CARTEL ne se résume pas, fort heureusement, à un inventaire détaillé des utilisations déviantes de scies sauteuses et jerrycans d'essence. 

Don Winslow gallérise quelques beaux personnages. 

De Pablo, journaliste bedonnant, pleutre mais si courageux finalement, croyant encore et toujours en sa ville Juarez et qui, lucide, livre l'analyse la plus juste de la guerre des cartels : 

"Vous êtes coupables de meurtres, vous êtes coupables de tortures, vous êtes coupables de viols, d'enlèvements, d'esclavagisme et d'oppression, mais surtout, j'affirme que vous êtes coupables d'indifférence. Vous ne voyez pas les gens que vous écrasez sous votre talon. Vous ne voyez pas leur souffrance, vous n'entendez pas leurs cris, ils sont sans voix et invisibles à vos yeux, ce sont les victimes de cette guerre que vous perpétuez pour demeurer au-dessus d'eux.
Ce n'est pas une guerre contre la drogue.
C'est une guerre contre les pauvres."

De Chuy cet enfant soldat, sicario adolescent, totalement détruit par l’embrigadement et la spirale de tueries dans laquelle il est englué.

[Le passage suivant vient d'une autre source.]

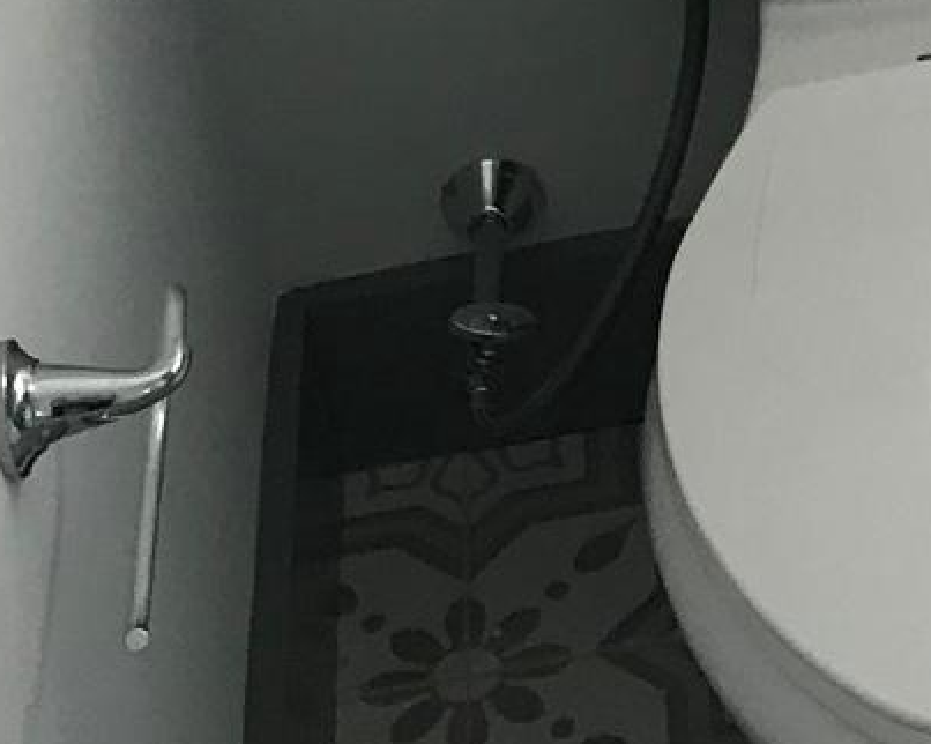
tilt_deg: -29.3
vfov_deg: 10.4
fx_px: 3828
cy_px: -608
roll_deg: +3.7
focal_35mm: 139
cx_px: 1372
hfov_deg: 13.1
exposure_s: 1/40
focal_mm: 3.99
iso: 25
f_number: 1.8
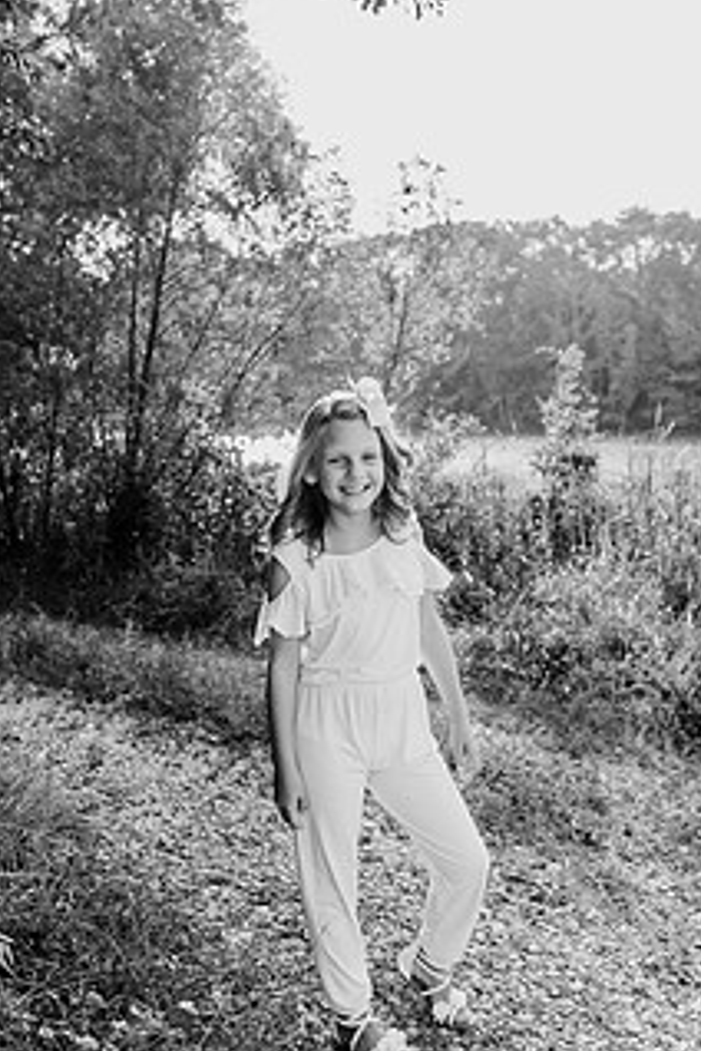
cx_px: 380
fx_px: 993
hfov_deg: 38.9
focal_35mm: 34
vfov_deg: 55.8
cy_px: 559
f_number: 3.5
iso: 200
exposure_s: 1/640
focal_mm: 24
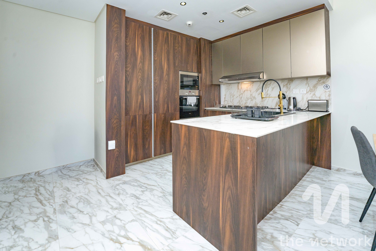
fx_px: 146
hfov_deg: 104.3
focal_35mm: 14
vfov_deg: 81.2
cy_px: 126
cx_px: 188
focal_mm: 14
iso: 250
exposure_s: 1/100
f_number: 8
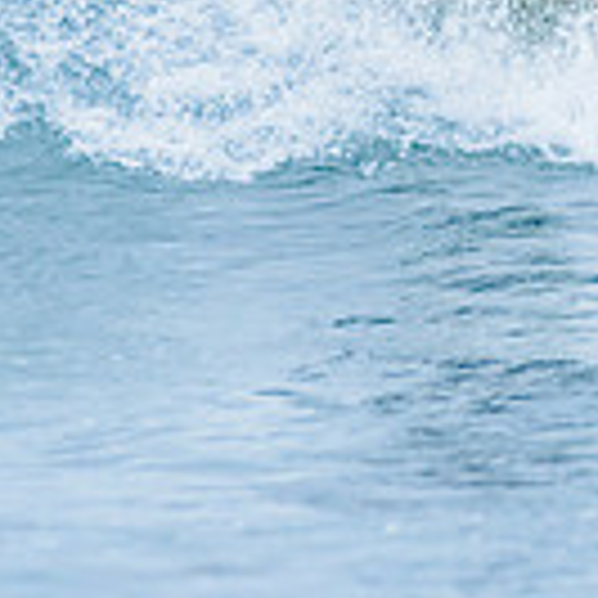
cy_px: -294
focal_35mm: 2335
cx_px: 702
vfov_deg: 0.8
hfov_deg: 0.8
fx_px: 45637
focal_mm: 500
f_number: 5.6
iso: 800
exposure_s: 1/2000
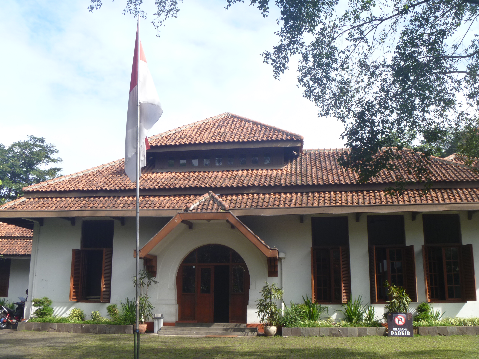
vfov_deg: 40.7
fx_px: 484
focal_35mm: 35
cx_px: 240
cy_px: 180
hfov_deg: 52.6
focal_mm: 6.3
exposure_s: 1/160
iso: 80
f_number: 4.5
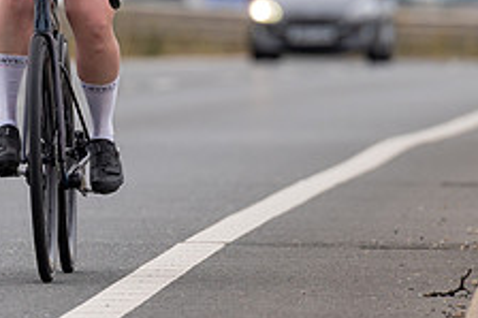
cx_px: 42
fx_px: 12074
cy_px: 166
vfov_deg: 1.5
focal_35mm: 910
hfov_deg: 2.3
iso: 100
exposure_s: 1/800
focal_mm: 200
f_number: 3.2
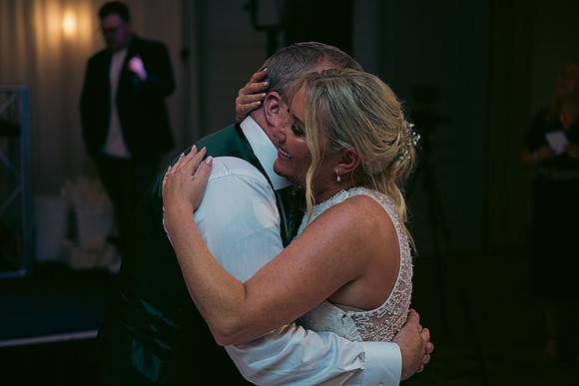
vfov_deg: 21.9
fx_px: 997
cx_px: 290
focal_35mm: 62
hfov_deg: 32.4
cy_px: 193
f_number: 3.5
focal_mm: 62
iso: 800
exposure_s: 1/160
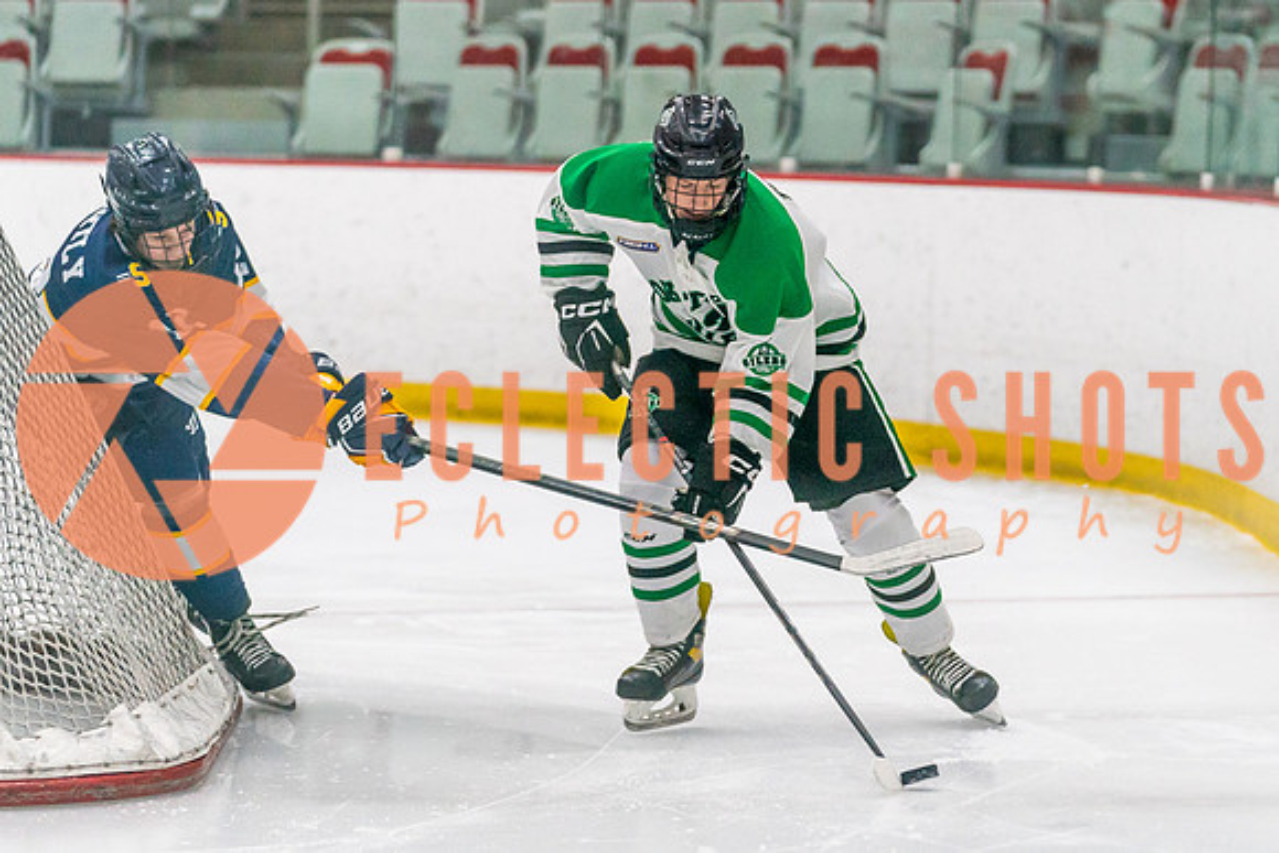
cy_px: 535
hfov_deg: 12.5
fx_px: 5862
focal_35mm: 165
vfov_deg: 8.3
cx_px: 695
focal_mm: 109
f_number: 2.8
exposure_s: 1/1250
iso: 3200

Et surtout des femmes, de la garce à la sainte...

Et le Mexique enfin. Protéiforme, de sa capitale à Juarez, ville martyre, où l'on comptait le plus de morts quotidiennement sur la planète, on  peine à imaginer ce tombereau de tueries de masses, de corps en morceaux. 

Impensable. 

A frôler le burlesque nauséeux : 


"Dans le même communiqué de presse, les services de la mairie de Juàrez qui annoncent que quatre vingt quinze personnes ont été tuées au cours des deux premiers mois de 2008 se félicitent d'une baisse importante du nombre de personnes qui traversent en dehors des clous."

Un putain de grand livre. 

Le Guerre et Paix de la drogue disait Ellroy. 

La guerre je veux bien.

La paix..?

"Cette prétendue « guerre contre la drogue » est une porte à tambour : vous faites sortir un gars, quelqu’un d’autre s’assoit sur la chaise vide en bout de table. Cela ne changera jamais, tant qu’existera un appétit insatiable pour les drogues. Et cet appétit existe chez ce mastodonte qui vit de ce côté-ci de la frontière."